Небольшим очерком «Замечательный мальчик», потом названным «Елка», Салтыков начал в составе «Губернских очерков» раздел «Народные праздники» (потом просто — «Праздники»). Вспоминается ему один из рождественских сочельников в Крутогорске (Вятке). Маленький герой рассказа — сын мастерового-кузнеца — с улицы смотрит в окна дома богатого «негоцианта», где сверкает ярко горящая и пестро разукрашенная елка. Народ-то и оказывается лишним на этом великом народном празднике. Несколькими штрихами — в живой бытовой сценке — набрасывает Салтыков портрет этого рано повзрослевшего и уже задумывающегося ребенка, выросшего в бедной избенке на краю города, на улицах городской окраины, в шуме, гаме, пьянке торговых рядов. С любовью и тревогой всматривается Салтыков в его очень подвижное лицо, дышащее сметкою и дерзостью. Да, мальчуган развязен, уже пьет вино, испорчен средой, ему знакома изнанка жизни, но ведь «любовь милосердна и снисходительна», «она все прощает, все врачует, все очищает! Проникнись этою деятельною, разумною любовью, постигни, что в самом искаженном человеческом образе просвечивает подобие божие — и тогда, только тогда получишь ты право проникнуть в сокровенные глубины его души!». Сокровенные глубины души человека, и прежде всего человека из народа, хочет понять и художественно выразить Салтыков.

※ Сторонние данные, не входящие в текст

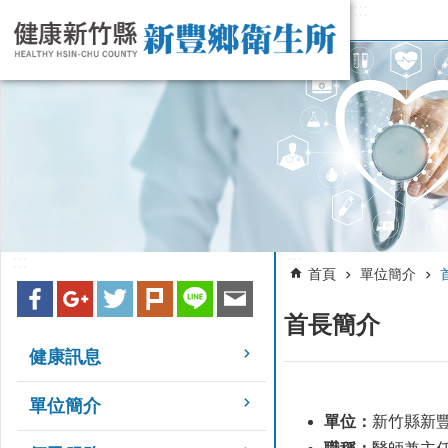
:::
跳到主要內容區塊
:::
:::
首頁
單位簡介
首長簡介
健康訊息
單位簡介
單位：
新竹縣新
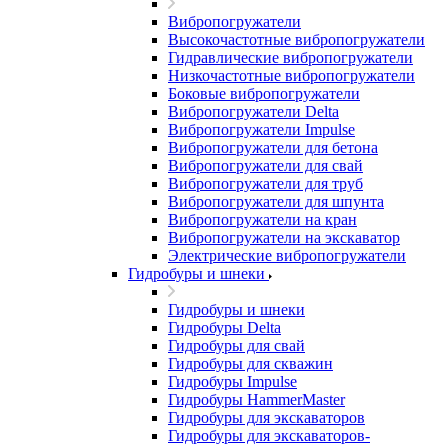
Вибропогружатели
Высокочастотные вибропогружатели
Гидравлические вибропогружатели
Низкочастотные вибропогружатели
Боковые вибропогружатели
Вибропогружатели Delta
Вибропогружатели Impulse
Вибропогружатели для бетона
Вибропогружатели для свай
Вибропогружатели для труб
Вибропогружатели для шпунта
Вибропогружатели на кран
Вибропогружатели на экскаватор
Электрические вибропогружатели
Гидробуры и шнеки
Гидробуры и шнеки
Гидробуры Delta
Гидробуры для свай
Гидробуры для скважин
Гидробуры Impulse
Гидробуры HammerMaster
Гидробуры для экскаваторов
Гидробуры для экскаваторов-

Вмешивался Салтыков в толпы народа на соборной площади и монастырских дворах, на берегу Вятки в дни народного вятского праздника. Он чутко прислушивался к гулу, музыке голосов собравшейся здесь массы богомольцев, пришедших за многие десятки и сотни верст. И вот теперь, приступая к написанию последнего раздела «Губернских очерков» — «Богомольцы, странники и проезжие», он еще и еще раз слушает, анализирует, разлагает эту шумную разноголосицу звуков. В музыке толпы слышатся разные тоны, не только могучая и возвышающая гармония, но и болезненные диссонансы: «Гул толпы ходит волнами по площади, принимая то веселые и беззаботные, то жалобные и молящие, то трезвые и суровые тоны».